L'ICONOCLASTA

La parabola storica della Cgil e di una Confindustria che non parla per le tante piccole imprese che sono la spina dorsale dell’economia. Le riforme di vasta portata richiedono l’appoggio degli italiani, ma non dobbiamo attribuire troppo peso alla Cgil, un’organizzazione datata e old-fashioned.

30 marzo 2014 – Diciamolo pure: la Confindustria non rappresenta la maggioranza delle imprese e la Cgil rappresenta per il 60 per cento pensionati e non lavoratori. Susanna Camusso, tristemente, è oggi la leader di un’associazione di pensionati. Ed è interessante vedere quanto sia nervosa in questo periodo. Forse si rende conto che la Cgil, con tutto il rispetto per la sua storia importante e il ruolo sociale e politico che ha avuto, non è più rappresentativa di tanti lavoratori e non può più dettare l’agenda.

Le proteste della Camusso contro le riforme del mercato del lavoro hanno un peso diverso rispetto al passato. Non parla per i milioni d’italiani che vogliono un vero cambiamento. La Cgil, così come Confindustria, sono corporativiste, sono associazioni vecchie, sono meno rilevanti oggi di quanto lo erano una volta.

Come ho scritto a pagina 175 del mio nuovo libro, «l’esistenza nell’Italia di oggi di tre grandi sindacati, Cgil, Cisl e Uil, e una sola federazione di grandi imprese, che non parla per le piccole imprese, è out of date. È superata. È antistorica. È ridicola. La Camusso e la Cgil non rappresentano più i lavoratori ma soprattutto i pensionati. Confindustria è spesso inefficace. Non è neanche rappresentativa di tante imprese in Italia. L’idea delle trattative per contratti collettivi nazionali è out of date quando l’80 per cento dell’economia non è più composta di fabbriche e stabilimenti industriali. E alcune delle nostre leggi di base sono out of date. E questo include lo Statuto dei lavoratori, approvato nel lontano 1970, in un’altra epoca».

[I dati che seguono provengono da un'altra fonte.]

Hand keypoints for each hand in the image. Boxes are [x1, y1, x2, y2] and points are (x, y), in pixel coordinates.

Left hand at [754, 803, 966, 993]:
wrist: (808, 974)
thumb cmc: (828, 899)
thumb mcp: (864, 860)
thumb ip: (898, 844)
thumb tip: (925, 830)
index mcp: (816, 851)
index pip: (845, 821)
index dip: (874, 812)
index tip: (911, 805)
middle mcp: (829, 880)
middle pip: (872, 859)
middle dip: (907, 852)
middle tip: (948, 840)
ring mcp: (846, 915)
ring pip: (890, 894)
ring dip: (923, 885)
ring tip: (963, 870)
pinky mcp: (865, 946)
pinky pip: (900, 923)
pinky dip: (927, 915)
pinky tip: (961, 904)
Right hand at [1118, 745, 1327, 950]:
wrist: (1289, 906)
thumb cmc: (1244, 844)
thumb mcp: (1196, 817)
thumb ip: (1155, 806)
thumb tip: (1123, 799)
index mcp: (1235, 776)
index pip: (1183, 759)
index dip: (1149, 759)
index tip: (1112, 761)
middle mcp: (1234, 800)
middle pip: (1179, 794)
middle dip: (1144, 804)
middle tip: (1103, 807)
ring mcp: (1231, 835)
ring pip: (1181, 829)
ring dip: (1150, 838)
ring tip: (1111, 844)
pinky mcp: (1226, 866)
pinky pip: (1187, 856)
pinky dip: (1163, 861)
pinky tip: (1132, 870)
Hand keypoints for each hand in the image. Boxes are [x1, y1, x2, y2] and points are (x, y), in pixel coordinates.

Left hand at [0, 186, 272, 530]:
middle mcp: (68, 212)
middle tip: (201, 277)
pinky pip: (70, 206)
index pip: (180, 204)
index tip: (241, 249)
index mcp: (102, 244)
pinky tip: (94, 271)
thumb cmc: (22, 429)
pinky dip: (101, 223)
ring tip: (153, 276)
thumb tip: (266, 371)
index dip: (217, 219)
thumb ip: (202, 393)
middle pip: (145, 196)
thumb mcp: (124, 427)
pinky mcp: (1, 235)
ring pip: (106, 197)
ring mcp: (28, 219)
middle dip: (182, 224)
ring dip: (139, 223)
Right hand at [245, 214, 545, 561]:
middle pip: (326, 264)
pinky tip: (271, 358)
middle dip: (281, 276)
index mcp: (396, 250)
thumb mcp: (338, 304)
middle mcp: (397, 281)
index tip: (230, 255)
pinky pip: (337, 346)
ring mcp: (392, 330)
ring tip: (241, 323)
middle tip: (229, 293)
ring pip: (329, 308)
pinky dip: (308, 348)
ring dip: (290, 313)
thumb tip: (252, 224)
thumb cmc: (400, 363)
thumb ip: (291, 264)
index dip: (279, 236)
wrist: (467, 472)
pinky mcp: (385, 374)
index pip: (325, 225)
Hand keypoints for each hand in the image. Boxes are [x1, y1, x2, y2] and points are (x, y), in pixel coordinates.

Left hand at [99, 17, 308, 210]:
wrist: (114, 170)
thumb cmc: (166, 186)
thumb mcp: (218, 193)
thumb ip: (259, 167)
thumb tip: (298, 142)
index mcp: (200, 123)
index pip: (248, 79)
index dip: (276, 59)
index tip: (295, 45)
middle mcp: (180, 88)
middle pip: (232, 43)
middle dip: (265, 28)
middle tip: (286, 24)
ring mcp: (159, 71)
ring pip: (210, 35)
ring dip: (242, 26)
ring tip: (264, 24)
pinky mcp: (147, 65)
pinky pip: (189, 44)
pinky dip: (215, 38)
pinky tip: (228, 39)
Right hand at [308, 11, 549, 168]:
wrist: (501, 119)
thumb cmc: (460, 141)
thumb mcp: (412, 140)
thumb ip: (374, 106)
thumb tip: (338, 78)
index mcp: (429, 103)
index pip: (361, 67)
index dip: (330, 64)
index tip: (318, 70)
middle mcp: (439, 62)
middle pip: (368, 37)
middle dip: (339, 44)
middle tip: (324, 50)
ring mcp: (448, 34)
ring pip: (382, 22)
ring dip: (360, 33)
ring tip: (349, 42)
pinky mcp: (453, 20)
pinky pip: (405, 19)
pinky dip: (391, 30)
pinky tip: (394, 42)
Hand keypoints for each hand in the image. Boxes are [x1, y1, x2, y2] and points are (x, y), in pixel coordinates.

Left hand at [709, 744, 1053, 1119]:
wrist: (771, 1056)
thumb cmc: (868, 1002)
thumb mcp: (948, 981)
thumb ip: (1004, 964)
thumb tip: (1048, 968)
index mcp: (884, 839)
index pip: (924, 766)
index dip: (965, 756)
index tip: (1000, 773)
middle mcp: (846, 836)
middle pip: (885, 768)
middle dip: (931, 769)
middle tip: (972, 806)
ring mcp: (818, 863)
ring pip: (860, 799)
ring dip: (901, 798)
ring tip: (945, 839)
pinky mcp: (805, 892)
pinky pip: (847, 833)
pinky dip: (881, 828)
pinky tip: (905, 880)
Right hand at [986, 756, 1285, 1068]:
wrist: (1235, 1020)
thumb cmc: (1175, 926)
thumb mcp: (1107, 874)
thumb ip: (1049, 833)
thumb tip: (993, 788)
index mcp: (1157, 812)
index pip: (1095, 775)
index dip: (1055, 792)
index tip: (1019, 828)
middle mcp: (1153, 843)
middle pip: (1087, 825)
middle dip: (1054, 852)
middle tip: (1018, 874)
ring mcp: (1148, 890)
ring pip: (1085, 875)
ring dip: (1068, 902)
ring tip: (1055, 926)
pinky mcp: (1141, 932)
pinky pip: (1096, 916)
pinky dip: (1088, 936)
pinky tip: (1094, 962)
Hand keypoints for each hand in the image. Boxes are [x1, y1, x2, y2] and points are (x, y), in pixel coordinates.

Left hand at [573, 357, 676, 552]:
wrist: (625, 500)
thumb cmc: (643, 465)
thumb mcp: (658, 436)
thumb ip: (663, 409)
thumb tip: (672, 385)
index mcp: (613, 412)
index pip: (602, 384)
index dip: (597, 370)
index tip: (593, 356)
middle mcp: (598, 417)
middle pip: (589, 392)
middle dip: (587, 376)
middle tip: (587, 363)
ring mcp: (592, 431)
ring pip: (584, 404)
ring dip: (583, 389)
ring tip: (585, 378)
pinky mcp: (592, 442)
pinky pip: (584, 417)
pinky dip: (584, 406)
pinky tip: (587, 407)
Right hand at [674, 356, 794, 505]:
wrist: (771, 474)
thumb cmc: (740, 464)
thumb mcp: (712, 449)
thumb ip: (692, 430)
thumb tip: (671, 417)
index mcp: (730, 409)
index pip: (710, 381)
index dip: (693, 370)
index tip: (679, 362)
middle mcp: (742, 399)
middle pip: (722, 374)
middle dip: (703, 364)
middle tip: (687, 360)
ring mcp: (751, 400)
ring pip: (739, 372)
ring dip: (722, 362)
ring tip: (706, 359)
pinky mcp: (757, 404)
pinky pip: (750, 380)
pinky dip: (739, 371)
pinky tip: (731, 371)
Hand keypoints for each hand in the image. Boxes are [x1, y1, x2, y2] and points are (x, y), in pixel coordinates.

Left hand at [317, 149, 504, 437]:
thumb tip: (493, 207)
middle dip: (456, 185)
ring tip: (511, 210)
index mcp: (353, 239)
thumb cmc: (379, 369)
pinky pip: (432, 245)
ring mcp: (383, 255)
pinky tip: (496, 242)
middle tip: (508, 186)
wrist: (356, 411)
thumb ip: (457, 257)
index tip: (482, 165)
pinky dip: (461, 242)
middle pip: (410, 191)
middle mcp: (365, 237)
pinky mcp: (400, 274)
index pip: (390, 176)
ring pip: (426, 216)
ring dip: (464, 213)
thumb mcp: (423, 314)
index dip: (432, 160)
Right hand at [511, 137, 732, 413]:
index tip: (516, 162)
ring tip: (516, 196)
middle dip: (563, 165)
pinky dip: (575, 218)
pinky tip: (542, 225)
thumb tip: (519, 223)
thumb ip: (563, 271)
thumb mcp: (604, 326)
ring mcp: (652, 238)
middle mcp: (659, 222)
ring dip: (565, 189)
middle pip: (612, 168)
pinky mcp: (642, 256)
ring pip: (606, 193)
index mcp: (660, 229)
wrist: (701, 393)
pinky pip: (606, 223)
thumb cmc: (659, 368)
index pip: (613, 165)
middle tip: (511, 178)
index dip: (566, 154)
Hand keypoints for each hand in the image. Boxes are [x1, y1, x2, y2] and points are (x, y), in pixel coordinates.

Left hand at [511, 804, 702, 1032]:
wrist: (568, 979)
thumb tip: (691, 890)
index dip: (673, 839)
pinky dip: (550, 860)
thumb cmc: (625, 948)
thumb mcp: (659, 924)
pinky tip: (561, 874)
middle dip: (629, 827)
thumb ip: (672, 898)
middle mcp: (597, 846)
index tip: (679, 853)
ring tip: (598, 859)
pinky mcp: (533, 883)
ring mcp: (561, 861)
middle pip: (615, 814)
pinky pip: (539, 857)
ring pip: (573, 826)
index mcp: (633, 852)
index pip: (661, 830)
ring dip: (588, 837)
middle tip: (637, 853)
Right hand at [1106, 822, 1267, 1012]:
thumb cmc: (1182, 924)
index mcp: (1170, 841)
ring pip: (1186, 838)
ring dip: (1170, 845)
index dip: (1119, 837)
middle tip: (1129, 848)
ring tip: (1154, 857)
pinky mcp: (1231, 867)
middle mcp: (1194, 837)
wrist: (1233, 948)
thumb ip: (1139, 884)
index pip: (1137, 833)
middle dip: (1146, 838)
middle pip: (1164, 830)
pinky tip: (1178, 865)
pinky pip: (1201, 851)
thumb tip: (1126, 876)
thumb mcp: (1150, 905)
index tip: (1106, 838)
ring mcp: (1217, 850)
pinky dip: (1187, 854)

Il problema non è la “rigidità” delle parti sociali, è la loro rilevanza.

Noi dobbiamo evitare, ad ogni costo, le mezze misure, le misure finte, le riforme a metà, i compromessi. Il Paese è a terra, e bisogna dare una scossa che ignori le lamentale della Cgil e la Confindustria. La Cgil è una voce della conservazione. Ora, per invertire la tendenza, dobbiamo mandare avanti le riforme strutturali, cosa che l’Italia avrebbe dovuto fare tanti anni fa.

Nella Cgil, come nel Palazzo a Roma e nei salotti della gauche caviale di Capalbio, il gattopardo è vivo e vegeto, anzi è in agguato. La campagna contro le riforme, che siano del mercato del lavoro o del sistema di bicameralismo perfetto, sta montando. L’offensiva della minoranza del Pd e di altri gattopardi sta cominciando. I franchi tiratori sono armati. C’è molto malumore nell’ala tradizionale del Pd, c’è paura all’idea di un vero cambiamento.

Se l’Italia vuol cambiare davvero deve cambiare testa, deve smettere di ragionare nei termini di un paese industriale con la Cgil al comando, con la concertazione democristiana di una volta, con lo stile degli anni Settanta. È ora di cambiare, e di ignorare o isolare i gattopardi.